I encounter the same problem with my code being slower with gurobi than with highs or cplex.

It is an implementation of a column generation for CVRP. If I understand well the profiling results, it seems that the call to set_normalized_coefficient is responsible for the behavior.

I am at a lost on how to proceed with activating the calls to GRBupdatemodel.

I can provide an access to the code if somebody wants to look at it.

Best regards.

Hi @njozefow, welcome to the forum.

Can you start a new post with a reproducible example of the code?

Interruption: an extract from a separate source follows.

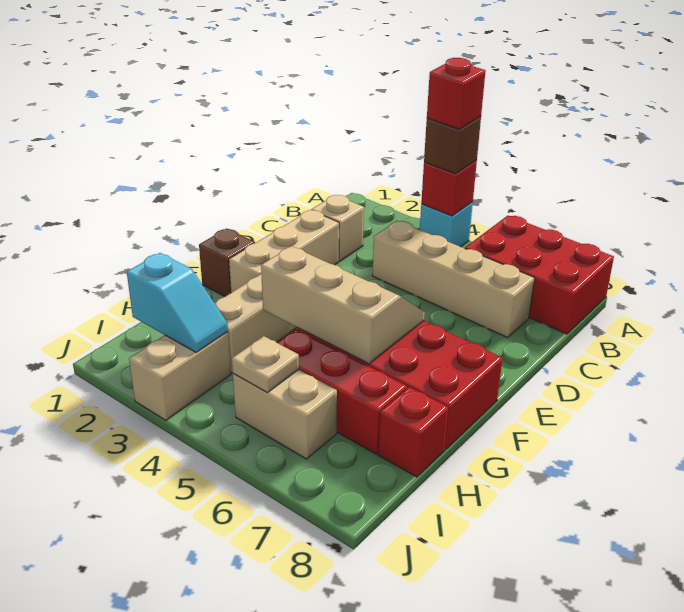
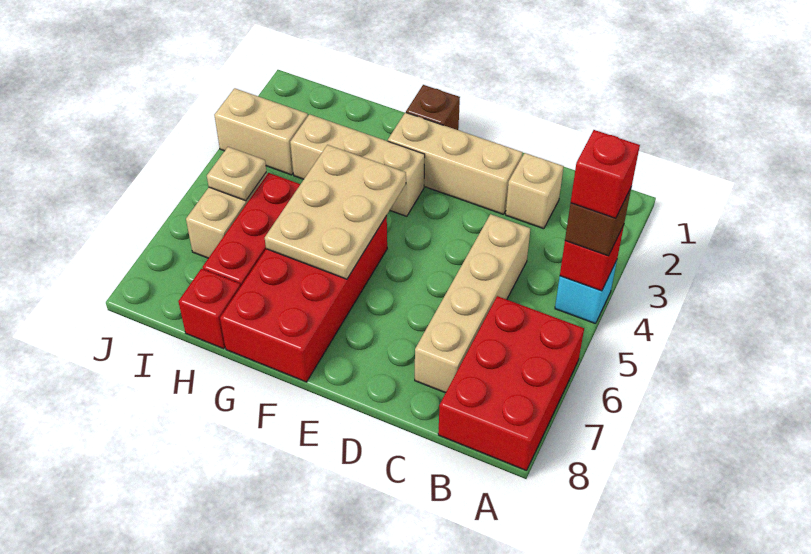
tan 2x3 slope [261,246,425,364] -> tan 2x3 plate [265,145,406,279]
cyan 1x2 slope [127,253,228,352] -> none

Make sure you take a read of jump-dev/Gurobi.jl · JuMP

Hello,

Thank you for your answer.

The example is in post : Problem with JuMP + Gurobi.jl

Best regards,

This should be fixed now with the new Gurobi.jl release: v1.2.3.

I am getting:

# Test with Gurobi
m = initialize_indirect()
set_optimizer(m, Gurobi_solver)
optimize!(m)
@btime modify!(m)
### v1.2.2: 23.962 ms (27023 allocations: 524.70 KiB)
### v1.2.3: 5.972 ms (27023 allocations: 524.70 KiB)

m = initialize_direct(Gurobi_solver)
optimize!(m)
@btime modify!(m)
### v1.2.2: 16.794 ms (22023 allocations: 446.58 KiB)
### v1.2.3: 492.208 μs (22023 allocations: 446.58 KiB)